Эзекиль, мой Эзекиль: древний старик, лысый, как яйцо, скалящий три своих канареечно-желтых зуба в вечной усмешке, он сидел, бывало, на корточках у традиционного открытого очага и отгонял дым древесного угля соломенной раковиной-опахалом. В своем деле он был настоящий артист, что признавали все, кто ел его кушанья, секретные рецепты приготовления которых он записывал медленной, трясущейся рукой в тетрадки с зелеными обложками, хранившиеся у него в сундуке под замком – как изумруды. Он был настоящий архивист, наш Эзекиль, ибо его клеенчато-бумажная сокровищница содержала не только рецепты, но и отчеты о трапезах – полные отчеты за все долгие годы его службы о том, что, кому и по какому случаю было подано. Во время моего затворнического детства (о котором я еще скажу) я много часов провел с ним рядом, учась делать одной рукой то, что он делал двумя, и одновременно изучая нашу семейную историю, как она отразилась в еде, различая моменты напряжения по отметкам на полях о том, что съедено очень мало, и смутно догадываясь, какие яростные сцены стояли за лаконичным: «разлито». Счастливые мгновения также были различимы – по кратким записям о винах, пирожных и других особых заказах, о любимых блюдах, готовившихся детям в качестве поощрения за хорошие отметки, о званых вечерах, которыми отмечались успехи в бизнесе и живописи. Само собой, пищевые предпочтения, как и другие проявления нашей натуры, на своем шифрованном языке говорят о нас многое. О чем, к примеру, могут свидетельствовать дружная ненависть моих сестер к баклажанам или моя страстная любовь к означенному овощу? Что стоит за тем, что отец всегда требовал баранину или курятину на косточке, а мать ела исключительно бескостное мясо? Но я должен оставить все эти тайны в стороне и сообщить, что, изучив тетрадь, относящуюся к периоду, о котором идет речь, я увидел, что Аурора вернулась в Бомбей лишь на третий день после скандала в Дели. Я слишком хорошо знаком с расписанием прямого почтового поезда Дели-Бомбей, чтобы проверять: поездка занимала две ночи и день, стало быть, одну ночь она провела не в поезде. «Кто-то, видно, в Дели пригласил мадам на угощение», – скорбно прокомментировал Эзекиль ее задержку. Это прозвучало как слова мужчины, пытающегося оправдать измену ветреной возлюбленной.
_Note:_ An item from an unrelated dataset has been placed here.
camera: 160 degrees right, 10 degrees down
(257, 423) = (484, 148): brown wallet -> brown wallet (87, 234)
Кто-то пригласил... какое пряное блюдо отведала Аурора Зогойби вдалеке от дома? Какая, грубо говоря, каша могла там завариться? Одной из слабостей моей матери было то, что обида и боль слишком часто рождали в ней бешеную злобу; и еще большей, на мой взгляд, слабостью – то, что позволив себе роскошь прийти в ярость, она затем чувствовала сильнейший прилив виноватой симпатии к ее объекту. Словно добрые чувства могли излиться лишь вдогонку за губительным потоком желчи.
За девять месяцев до моего появления на свет случилась эта подозрительная ночь. Но презумпция невиновности – замечательное правило, и я не могу инкриминировать что-либо Ауроре и покойному великому деятелю. Может быть, всему этому есть другое, вполне невинное объяснение. Детям не суждено до конца понять, почему их родители совершают те или иные поступки.
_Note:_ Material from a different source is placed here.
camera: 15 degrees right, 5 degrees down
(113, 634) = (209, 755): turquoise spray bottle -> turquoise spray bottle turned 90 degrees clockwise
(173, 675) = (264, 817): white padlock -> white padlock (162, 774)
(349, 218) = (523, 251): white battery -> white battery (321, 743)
Каким тщеславием с моей стороны было бы претендовать на происхождение – пусть даже незаконное – от столь славного отца! Читатель, я хотел лишь выразить некое недоумение, но успокойтесь: я ничего не утверждаю. И остаюсь верным прежней версии, согласно которой я был зачат на указанной выше станции в холмах, после чего все дальнейшее пошло с определенным отклонением от биологических норм. И поверьте, это не выдумка, покрывающая чью-то вину.
В 1957 году Джавахарлалу Неру было шестьдесят семь лет; моей матери тридцать два. Они никогда больше не встречались; также никогда великий деятель больше не ездил в Англию, где жила жена другого великого деятеля.